I wholeheartedly agree with that part of your comment W T…I don’t agree with the generalization of “The Older Generation”…

 
 
Comment by matt
2008-03-02 07:57:03

They have to downgrade the monolines now that the contagion has spread to the munis. Their business model is dead, they won’t be able to raise capital forever.

 
 
Comment by Hondje
2008-03-02 06:10:46

Sorry if this is a repost:

February 26 – Bloomberg (Svenja O’Donnell): “The Federal Reserve has ‘rock solid’ credibility on inflation and has kept a lid on consumers’ price expectations, U.S. Treasury official Phillip Swagel said. ‘Expectations remain contained,’ Swagel said… ‘The Fed have really worked within the dual mandate’ and ‘the Fed’s credibility on inflation is really strong, it’s rock solid,’ he said.”

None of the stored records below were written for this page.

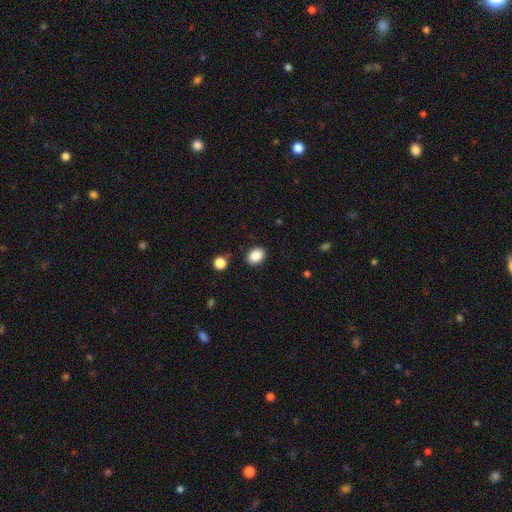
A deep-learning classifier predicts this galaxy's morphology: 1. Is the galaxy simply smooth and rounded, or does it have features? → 87% smooth, 9% star or artifact, 4% featured or disk.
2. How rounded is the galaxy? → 63% in between, 36% round, 1% cigar-shaped.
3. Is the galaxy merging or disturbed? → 87% none, 8% minor disturbance, 2% major disturbance, 2% merger.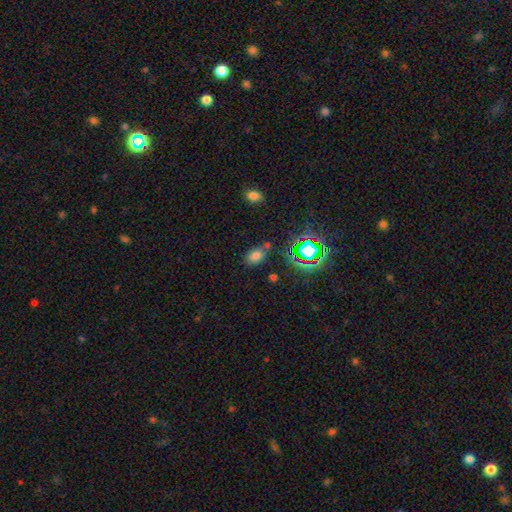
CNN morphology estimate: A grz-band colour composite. It shows a smooth galaxy with no disk features (67%) that is in between round and cigar-shaped (83%). Merging: none (69%).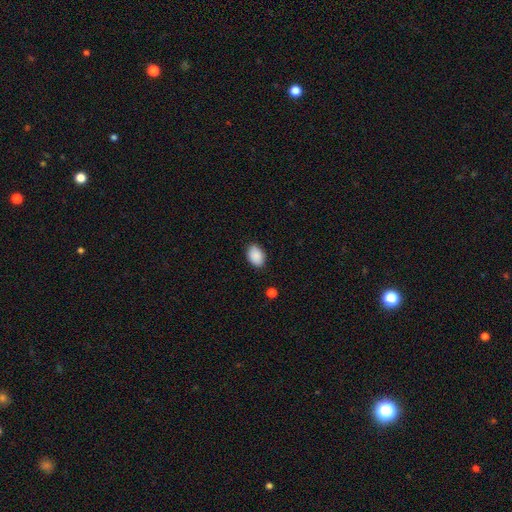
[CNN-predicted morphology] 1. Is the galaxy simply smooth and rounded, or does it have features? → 90% smooth, 7% star or artifact, 3% featured or disk.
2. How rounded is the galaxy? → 84% in between, 15% round, 1% cigar-shaped.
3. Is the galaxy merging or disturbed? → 85% none, 11% minor disturbance, 2% major disturbance, 1% merger.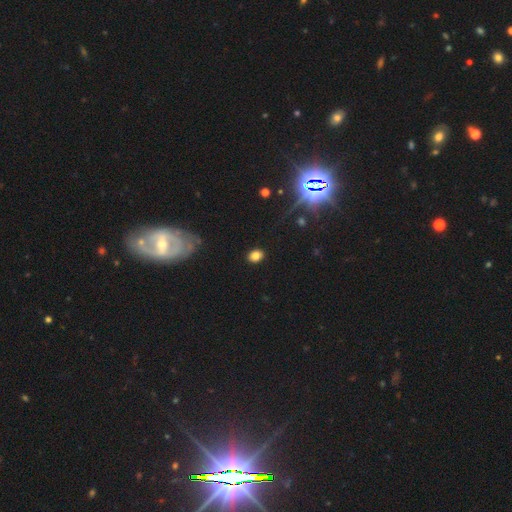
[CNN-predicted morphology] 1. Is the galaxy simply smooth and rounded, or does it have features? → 81% smooth, 13% star or artifact, 6% featured or disk.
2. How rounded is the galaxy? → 54% in between, 45% round, 1% cigar-shaped.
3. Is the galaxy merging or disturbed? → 88% none, 8% minor disturbance, 2% major disturbance, 1% merger.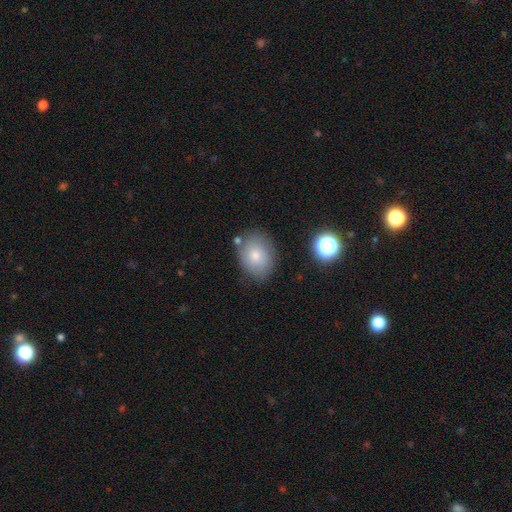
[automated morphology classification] The model was most divided on "how rounded": in between: 65%, round: 34%, cigar-shaped: 1%. More confident: smooth or featured — smooth (75%); merging — none (74%).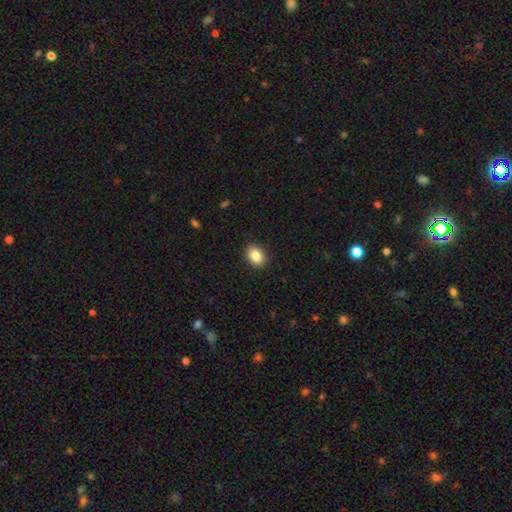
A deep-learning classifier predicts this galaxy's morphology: This is clearly a smooth galaxy (86%). How rounded: likely in between (74%). Merging: clearly none (90%).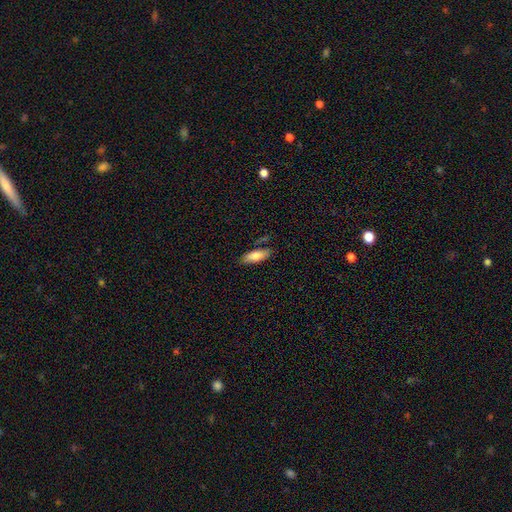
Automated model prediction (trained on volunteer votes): This appears to be a smooth galaxy with no disk features (80%) that is in between round and cigar-shaped (67%). Merging: none (78%).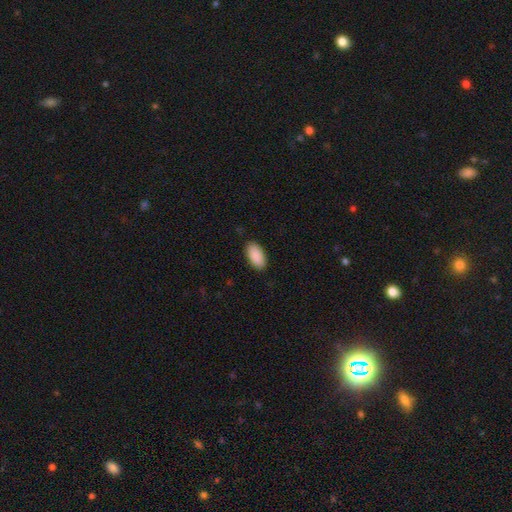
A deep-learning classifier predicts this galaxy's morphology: Smooth or featured: smooth — 91% (star or artifact — 6%)
How rounded: in between — 94% (cigar-shaped — 4%)
Merging: none — 88% (minor disturbance — 9%)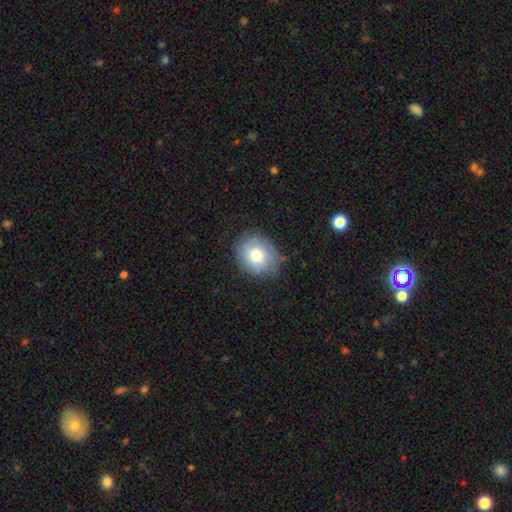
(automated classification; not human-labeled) smooth 70%, featured or disk 22%, star or artifact 8%. Down the decision tree: how rounded — round (69%); merging — none (74%).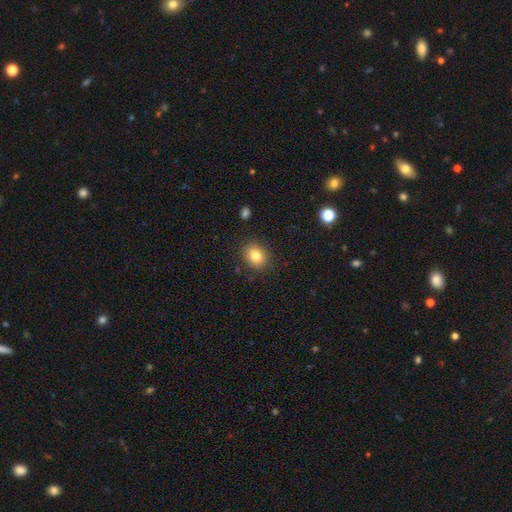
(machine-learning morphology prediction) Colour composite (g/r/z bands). It shows a smooth galaxy with no disk features (81%) that is round (64%). Merging: none (87%).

Hmmm, contained, eh…Now remind me again where we’ve heard that word before….?

Comment by palmetto
2008-03-02 06:28:35

No kidding. The old Soviet Union has NOTHING on the US when it comes to propaganda, except maybe for the fact that people aren’t yet taken off the streets and put into psychiatric hospitals for speaking the truth. At least, not on a routine basis.

Comment by NYCityBoy
2008-03-02 07:22:03

When will one of the stooge presidential candidates announce that they have a “5 Year Plan” to revive the economy? My first bet would be on Carmela Cl!inton but I wouldn’t put it past YoMama or McCant either. Politicians love plans and big ideas that never reflect reality.

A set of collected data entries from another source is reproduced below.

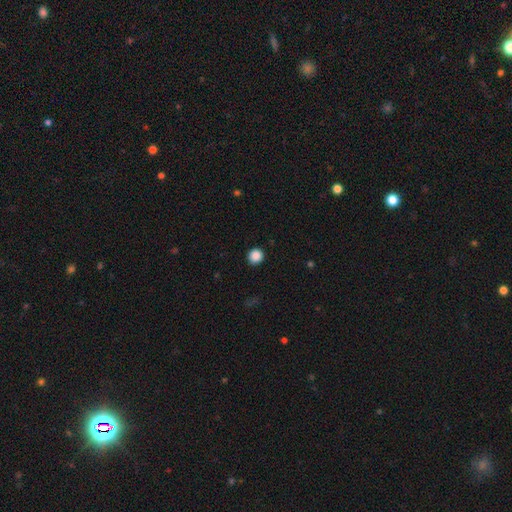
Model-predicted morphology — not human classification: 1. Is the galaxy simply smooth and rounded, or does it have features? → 88% smooth, 10% star or artifact, 3% featured or disk.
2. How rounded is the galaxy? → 93% round, 6% in between, 1% cigar-shaped.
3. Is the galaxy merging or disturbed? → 92% none, 5% minor disturbance, 2% major disturbance, 1% merger.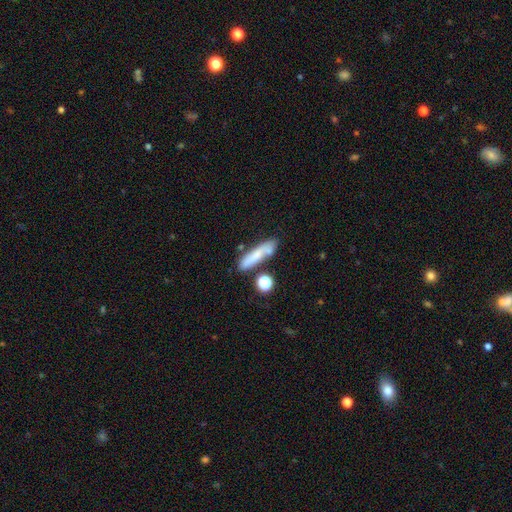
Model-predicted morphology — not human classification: Smooth or featured?
  - smooth: 65% *
  - featured or disk: 25%
  - star or artifact: 10%
How rounded?
  - cigar-shaped: 73% *
  - in between: 22%
  - round: 5%
Merging?
  - none: 61% *
  - minor disturbance: 19%
  - merger: 13%
  - major disturbance: 7%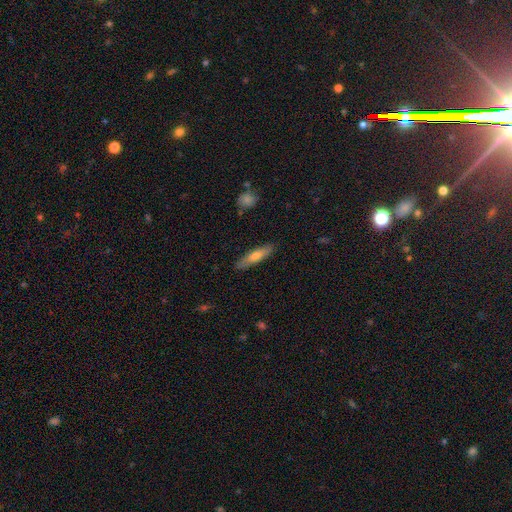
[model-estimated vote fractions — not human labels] A smooth galaxy with no disk features (56%) that is cigar-shaped (83%).

Vote fractions:
- Smooth or featured? smooth: 56% / featured or disk: 37% / star or artifact: 7%
- How rounded? cigar-shaped: 83% / in between: 15% / round: 2%
- Merging? none: 88% / minor disturbance: 9% / major disturbance: 2% / merger: 1%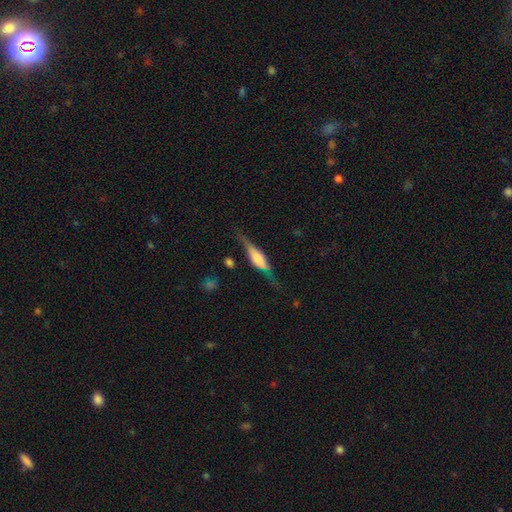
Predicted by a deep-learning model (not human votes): Q: Smooth or featured?
A: featured or disk (73%); runner-up: smooth (19%)
Q: Edge-on disk?
A: yes (94%); runner-up: no (6%)
Q: Edge-on bulge?
A: rounded (50%); runner-up: boxy (44%)
Q: Merging?
A: none (74%); runner-up: minor disturbance (17%)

Comment by diogenes (Tampa,Fl)
2008-03-02 08:20:06

Yo Bama hasn’t said too much, but whenever he does say anything, there’s always a governmental solution that requires more tax dollars.
He has a more “liberal” voting record than anyone.
This from a man who never has done an honest days work in his life.
Same with Hillary. I consider her time at the Rose Law firm a government handout job, a company that just billed tax-payers for graft. It was a training period for holding office.
At least McCain put in time in the Armed Forces.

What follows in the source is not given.